Recently, as I was searching at a publication of a main non-public airline, I felt the tremendous power of the appeal of the commodification of schooling. In reality, apart from the list of food gadgets and beverages the airline sells for the clients, the newsletter consists of fantastic advertisements of all styles of personal universities and institutes of generation and management. It is thrilling that each one of those education centers has now not the slightest hesitation in selling their publications as a product with a tremendous fee for the company quarter.
The collaboration with ‘foreign universities,’ the ‘excessive rating’ as declared by using some organization or the opposite, the ‘global’ school and, certainly, the entice of ‘placement and package deal’ – the narratives of these advertisements recommend that the meaning of education has modified substantially. It appears the emergent middle elegance – guided using a mix of technocratic rationality and marketplace-pushed dreams – is inclined to buy this type of training.
At this essential juncture, the kids are also applying for admissions in liberal/public universities just like the University of Delhi and Jawaharlal Nehru University. Those universities have now not given their ads in the newsletters of private airlines or on television channels. Somehow, this assures an old-style trainer like me; it makes me agree that kids like to take admission in these places because they understand that the whole thing that is good want now does not necessarily be loud and sell itself as a packaged product.
Or to place it symbolically, studying a ebook with the aid of Romila Thapar in the JNU library, or being stimulated by way of a professor at DU to investigate into the views of Andre Beteille and Amartya Sen on social inequality, has its own beauty; it isn’t always like ordering a cup of closely priced cappuccino in a non-public aircraft. Yet, the fashion closer to the absolute marketization of training is so effective that it isn’t always smooth to overcome the anxiety about the very motive of growing up in a college.
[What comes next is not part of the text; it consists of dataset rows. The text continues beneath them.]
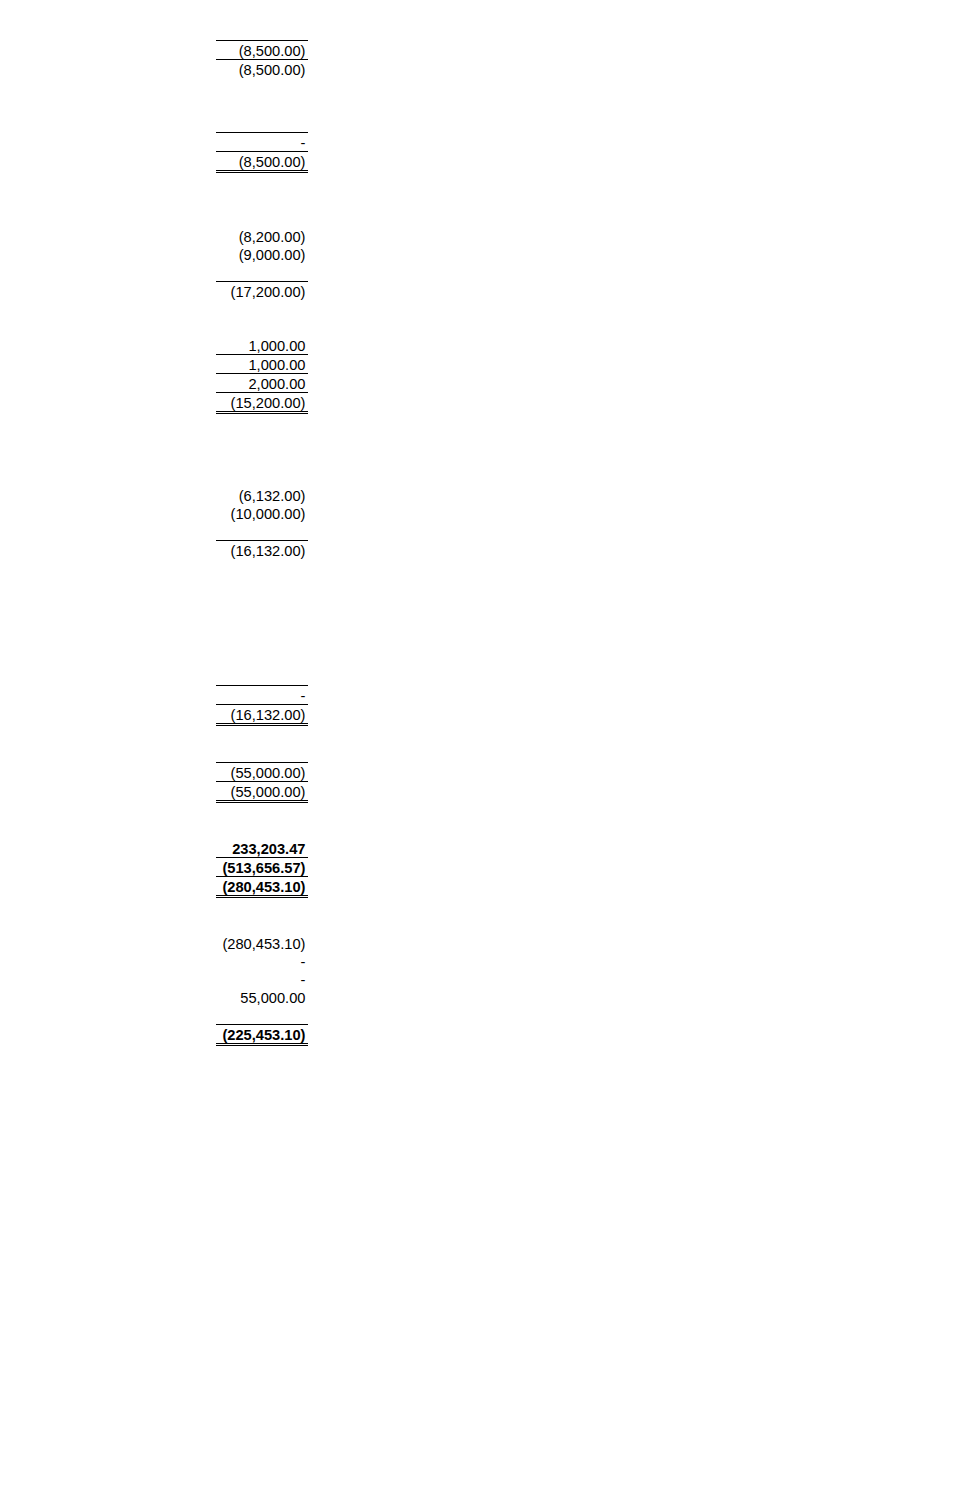| | (8,500.00) | |
| | (8,500.00) | |
| | - | |
| | (8,500.00) | |
| | (8,200.00) | |
| | (9,000.00) | |
| | (17,200.00) | |
| | 1,000.00 | |
| | 1,000.00 | |
| | 2,000.00 | |
| | (15,200.00) | |
| | (6,132.00) | |
| | (10,000.00) | |
| | (16,132.00) | |
| | - | |
| | (16,132.00) | |
| | (55,000.00) | |
| | (55,000.00) | |
| | 233,203.47 | |
| | (513,656.57) | |
| | (280,453.10) | |
| | (280,453.10) | |
| | - | |
| | - | |
| | 55,000.00 | |
| | (225,453.10) | |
Is it possible to convince the brand new generation that there is something deep about the means of being knowledgeable, that it is beyond ‘ability mastering’ and its intrinsic cost is immeasurable? Possibly, as instructors and college students, we are facing extensive challenges on this age – closely dominated through coaching centers, traders of ‘knowledge’ and control-precipitated rationality of ‘success’ and ‘productivity’ – to store schooling.
Seeing thru the ‘marketplace-media-control’ conspiracy
I consider we have to try nevertheless and set up the hyperlink among schooling and awareness. No, I am not speaking of saintly or religious awareness. By know-how, I imply the capacity to differentiate organic desires from the market-pushed greed, truth from propaganda, authenticity from cleverness, and internal beauty from outer packaging.
Students have a look at history and physics, biology and trade, or literature and sociology; however extra frequently than now not, bookish knowledge stays out of doors one’s inner being; there’s rarely any politico-cultural or moral churning. And as instructors, we too someway do the assigned ‘activity,’ entire the syllabus, take the exam and infrequently bother approximately the bridge that must be constructed among idea and exercise, or learning and self-realization.
In fact, the strength of the ‘market-media-control’ alliance is so overwhelming that we tend to get over-excited via the propaganda machinery despite our college degrees. The market tells us that the whole lot is a product and for this reason, except your education, sells, it has no value. The media enterprise bombards our minds, and ‘achievement’ is related to cash, power, and glamour. Likewise, the entire management discourse believes in ‘productivity,’ ‘measurable final results,’ and fancy packaging.
Yes, the ‘market-media-management’ narrative has created self-doubt even among, in any other case, touchy students and teachers. Somehow, we tend to accept that a Bollywood megastar is more treasured than, say, a poet; a Ph.D. in history is laughable, specifically while a motel control worker earns more than a professor; and a path in literary criticism or philosophy is a waste of time and sources, if not anything ‘efficient’ can emerge out of those ‘subjective’ states of thoughts. And this is simply horrifying.
If the critical faculty disappears, and with low shallowness, we publish before this dominant trend, what might stay of education? Techniques triumph; know-how vanishes. Or, despite a degree in philosophy or political research, we might maintain to help the cult of narcissism, the aggression of ecologically destructive improvement tasks, the militarisation of the human attention, the normalization of violence in everyday lifestyles, and the close affinity of cricket, Bollywood, politics and corporate homes. This is like being trained to promote the repute quo.